Jesus Cristo e o disco voador
Marcos Pires
Nerivan e Zenildo discutiam aos berros no café da manhã da padaria Bonfim. Era tanto barulho que a professora de natação da academia Prodígio (que fica bem longe) interrompeu a aula de hidroginástica e deu uma chegadinha na varanda da padaria para pedir aos dois que baixassem o volume porque os alunos não estavam conseguindo ouvir os apitos da mestra.
O tema da discussão? Nerivan sustentava que os homens são iguais na doença e na morte enquanto Zenildo apontava diferenças entre ricos e pobres, dizendo que os mais ricos, que dispõem de dinheiro para serem internados no Sírio Libanês, podem chegar até mortos no hospital, mas à conta da grana sobrevivem ao menos quinze dias. Naquela altura da discussão um dublê de rico quis dar sua opinião, porém foi cortado pelo Índio do gelo: “- Fica na tua, falso milionário, que teu dinheiro não aguenta o tratamento de um mês de câncer em São Paulo”.
Normalmente quando a situação chega a um nível desses eu interfiro porque nunca gostei de confusões.
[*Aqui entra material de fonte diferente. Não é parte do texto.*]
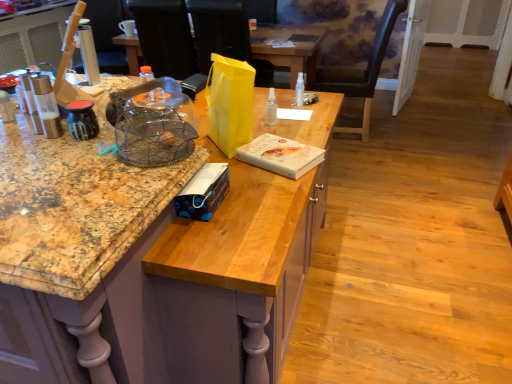
Question: Could you tell me if black matte laptop at center is facing wooden cabinet at center?

Choices:
 (A) no
 (B) yes

Answer: (A)

Question: From the image's perspective, is black matte laptop at center beneath wooden cabinet at center?

Choices:
 (A) no
 (B) yes

Answer: (A)

Question: Can you confirm if black matte laptop at center is positioned to the right of wooden cabinet at center?

Choices:
 (A) no
 (B) yes

Answer: (B)

Question: Does black matte laptop at center contain wooden cabinet at center?

Choices:
 (A) no
 (B) yes

Answer: (A)

Question: Does black matte laptop at center have a lesser width compared to wooden cabinet at center?

Choices:
 (A) yes
 (B) no

Answer: (A)

Question: Is black matte laptop at center oriented away from wooden cabinet at center?

Choices:
 (A) no
 (B) yes

Answer: (A)

Question: Considering the relative sizes of metallic glass salt shaker at left, which is counted as the 1th kitchen appliance, starting from the left, and black matte laptop at center in the image provided, is metallic glass salt shaker at left, which is counted as the 1th kitchen appliance, starting from the left, wider than black matte laptop at center?

Choices:
 (A) yes
 (B) no

Answer: (B)

Question: Does metallic glass salt shaker at left, which is counted as the 1th kitchen appliance, starting from the left, have a greater height compared to black matte laptop at center?

Choices:
 (A) yes
 (B) no

Answer: (A)

Question: Is metallic glass salt shaker at left, which is counted as the second kitchen appliance, starting from the right, aimed at black matte laptop at center?

Choices:
 (A) no
 (B) yes

Answer: (A)

Question: From a real-world perspective, is metallic glass salt shaker at left, which is counted as the 1th kitchen appliance, starting from the left, physically below black matte laptop at center?

Choices:
 (A) no
 (B) yes

Answer: (A)

Question: Considering the relative sizes of metallic glass salt shaker at left, which is counted as the second kitchen appliance, starting from the right, and black matte laptop at center in the image provided, is metallic glass salt shaker at left, which is counted as the second kitchen appliance, starting from the right, thinner than black matte laptop at center?

Choices:
 (A) no
 (B) yes

Answer: (B)

Question: Is metallic glass salt shaker at left, which is counted as the 1th kitchen appliance, starting from the left, in contact with black matte laptop at center?

Choices:
 (A) yes
 (B) no

Answer: (B)

Question: Considering the relative sizes of transparent plastic bottle at center, marked as the 1th bottle in a front-to-back arrangement, and white matte book at center, arranged as the 2th box when viewed from the front, in the image provided, is transparent plastic bottle at center, marked as the 1th bottle in a front-to-back arrangement, wider than white matte book at center, arranged as the 2th box when viewed from the front,?

Choices:
 (A) yes
 (B) no

Answer: (B)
Ponderei que deveríamos conversar sobre assuntos mais religiosos e propus ingenuamente que eles se preparassem para a volta de Jesus Cristo.
Não poderia dar certo e não deu.
Do nada, um herege disse que se Jesus Cristo voltasse hoje e ao mesmo tempo pousasse aqui na terra um disco voador, o povo teria muito mais facilidade em acreditar no disco voador.
Olha só a provocação.
Num minuto todos falavam aos berros, uns xingando o autor da afirmação, outros apresentando os argumentos mais estapafúrdios possíveis para provar que ele estava errado enquanto um professor universitário tentava dar razão ao provocador, dizendo que já apareceram tantos picaretas querendo iludir a boa vontade dos cristãos que Jesus teria sim muito mais dificuldade de ser acreditado em sua volta do que um disco voador que aterrissasse aqui.
Notei que no meio da discussão um único comensal permanecia calado. Pedi silêncio e perguntei ao empresário o que ele estava pensando: “- Dr. Marcos, se Jesus voltar muitos falsos religiosos vão se dar mal porque terão que devolver a grana que pedem em nome Dele aos incautos e gastam com eles mesmos. De outro lado me interessaria mais o disco voador porque eu colocaria uma oficina para fazer revisões e consertar discos voadores”. Pensei que era gozação, porém ao meu lado Luceninha segredou: “-Esse cara sabe tudo, foi professor de Toin do bitcoin. Bem capaz de pra semana já estar com a oficina montada e ainda conseguir um financiamento oficial ou incentivo da Sudene”.
Todo santo dia tenho que aguentar isso…ô inferno pra ter cão!